- Born: 21 April 1871 Bromyard, Herefordshire
- Died: 20 September 1951 (aged 80) Bexhill, East Sussex
- Occupations: British nurse and nursing leader
- Years active: 1897-1927
- Employer(s): The London Hospital, St Bartholomew's Hospital

= Annie McIntosh =

British nurse and nursing leader

Annie Sophia Jane McIntosh CBE, RRC (21 April 1871 – 20 September 1951) was a British nurse and nursing leader. She was a Matron of St Bartholomew's Hospital, London (1910–1927), promoted the fledgling College of Nursing Ltd (now the Royal College of Nursing), and served on several wartime committees.

== Early life ==
McIntosh was born on 21 April 1871 in Bromyard, Herefordshire, one of at least nine children born to Donald McIntosh (1840–1909) and his wife, Elizabeth (née Lee; 1840–1915).

Donald McIntosh was a draper who became a wholesale clothier and a justice of the peace.

== Nursing career ==
Before McIntosh commenced nurse training at The London Hospital in March 1897, she worked as a governess and nursed at Borough Hospital, Birkenhead for two years. She was popular with both patients and staff and she was awarded 1st Prize in her final end of training examination. For the final six months of her training McIntosh worked as an assistant sister in the matron's office. This was where she worked for the rest of her career at The London Hospital. In 1905, she became Assistant Matron and later Chief Assistant Matron to Eva Luckes.

In June 1910, she was appointed as matron of St Bartholomew's Hospital. In 1913, during the ongoing debate about nurse registration, and the need for it, McIntosh was said to have banned a meeting in the hospital to discuss the legalization of Nurse Registration for trained nurses. Ethel Gordon Fenwick—a former matron of St Bartholomew's Hospital—was a leading supporter for centralised state registration for nurses.

However, the House Committee, Treasurer and Almoner prevented the meeting as they did not wish to influence the decision of their staff. In 1916, McIntosh was co-opted onto the council of the newly formed College of Nursing Ltd. She was one of the first nurses recorded on the College of Nursing's register and actively campaigned for legal registration for nurses. McIntosh worked for six years on the College of Nursing Council on both its provisional and elected councils. Probably to maintain neutrality amongst the various nursing bodies, McIntosh refused permission in 1927 for a meeting to be held at St Bartholomew's Hospital which promoted Ethel Gordon Fenwick's British College of Nurses.

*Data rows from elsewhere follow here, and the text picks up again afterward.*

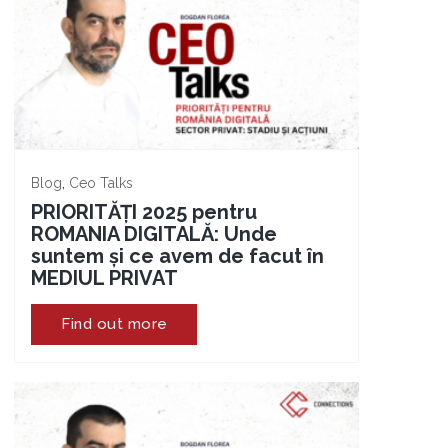
,
Blog
Ceo Talks
PRIORITĂȚI 2025 pentru
ROMANIA DIGITALĂ: Unde
suntem și ce avem de facut în
MEDIUL PRIVAT
Find out more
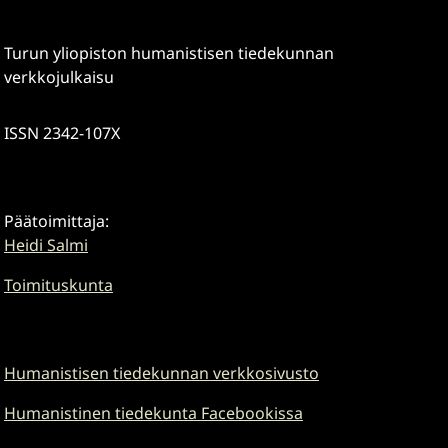
Turun yliopiston humanistisen tiedekunnan
verkkojulkaisu
ISSN 2342-107X
Päätoimittaja:
Heidi Salmi
Toimituskunta
Humanistisen tiedekunnan verkkosivusto
Humanistinen tiedekunta Facebookissa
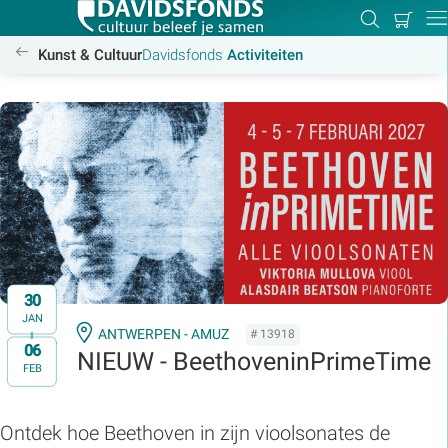
Mijn
Zoeken
Betal
Dir
winkel
/activiteiten
Kunst & Cultuur
Davidsfonds
Activiteiten
Zoek:
Zoeken
30
JAN
ANTWERPEN - AMUZ
# 13918
06
t/m
NIEUW - BeethoveninPrimeTime
FEB
Ontdek hoe Beethoven in zijn vioolsonates de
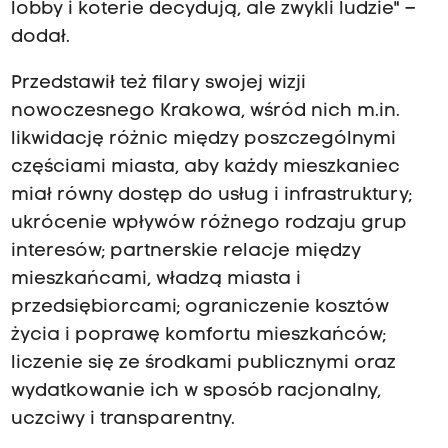
lobby i koterie decydują, ale zwykli ludzie" –
dodał.
Przedstawił też filary swojej wizji
nowoczesnego Krakowa, wśród nich m.in.
likwidację różnic między poszczególnymi
częściami miasta, aby każdy mieszkaniec
miał równy dostęp do usług i infrastruktury;
ukrócenie wpływów różnego rodzaju grup
interesów; partnerskie relacje między
mieszkańcami, władzą miasta i
przedsiębiorcami; ograniczenie kosztów
życia i poprawę komfortu mieszkańców;
liczenie się ze środkami publicznymi oraz
wydatkowanie ich w sposób racjonalny,
uczciwy i transparentny.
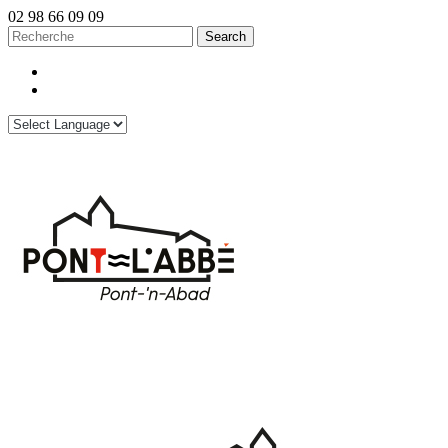
02 98 66 09 09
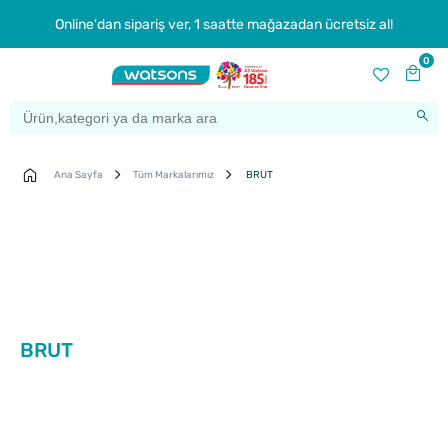
Online'dan sipariş ver, 1 saatte mağazadan ücretsiz al!
0
Ana Sayfa
Tüm Markalarımız
BRUT
BRUT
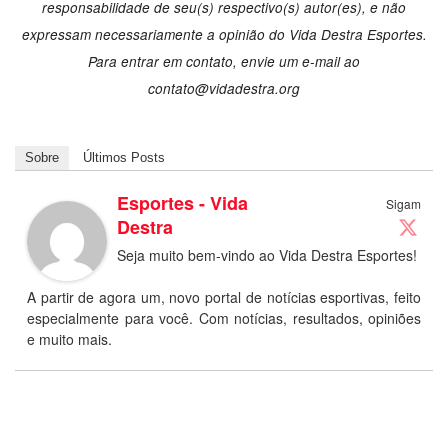
responsabilidade de seu(s) respectivo(s) autor(es), e não
expressam necessariamente a opinião do Vida Destra Esportes.
Para entrar em contato, envie um e-mail ao
contato@vidadestra.org
Sobre
Últimos Posts
Esportes - Vida
Sigam
Destra
Seja muito bem-vindo ao Vida Destra Esportes!
A partir de agora um, novo portal de notícias esportivas, feito
especialmente para você. Com notícias, resultados, opiniões
e muito mais.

During World War I, McIntosh was also Principal Matron of the First London General hospital, Camberwell.

She also served on a number of committees, including:

- The War Office Committee for the Supply of Nurses (1916)
- The advisory board of Princess Mary's Royal Air Force Nursing Service
- The Prison Commissioners Advisory Nursing Board
- The Joint Voluntary Aid Detachment and United Services Committee
- Vice-chairman of the Nurses Insurance Society
- The Royal National Pension Fund for Nurses Benevolent Committee
- The Association of Hospital Matrons Executive
- Vice President of St Bartholomew's Hospital League of Nurses (1923–1925)
- President, St Bartholomew's Hospital League of Nurses (1925–1927)

== Honours ==
In 1917, McIntosh received the Royal Red Cross. She was awarded Commander of the British Empire for her "outstanding services at the hospital" in August 1917. In 1924, she was the recipient of the French Medaille d’Honneur (argent).

== Personal life ==
McIntosh retired in February 1927 because of exhaustion, initially living in Guildford. During the Second World War she lived in London where she interviewed auxiliary nursing candidates and packed parcels for prisoners of war. In 1945 McIntosh moved to Bexhill, East Sussex to be nearer her sisters. She had been disabled with arthritis for a while.

== Death ==
McIntosh died in Bexhill of pneumonia and osteoporosis on 20 September 1951, aged 80. Her office papers and correspondence from 1910 to 1927 are held by Barts Health Archives and Museum.

== Bibliography ==
- Hector, Winifred (1973). Mrs Bedford Fenwick. London: Royal College of Nursing and National Council of Nurses of the United Kingdom.
- Lost Hospitals of London [Available at:  https://ezitis.myzen.co.uk, accessed on 13 August 2020].
- Rogers, Sarah (2020). "McIntosh, Annie Sophia Jane, (1871–1951)". Oxford Dictionary of National Biography (2020)
- Rogers, Sarah (2022). A Maker of Matrons’? A study of Eva Lückes's influence on a generation of nurse leaders:1880–1919 (Unpublished PhD thesis, University of Huddersfield, April 2022)
- Yeo, Geoffrey (1995). Nursing at Barts: A history of nursing service and nurse education at St Bartholomew's Hospital, London. Stroud: Alan Sutton Publishing.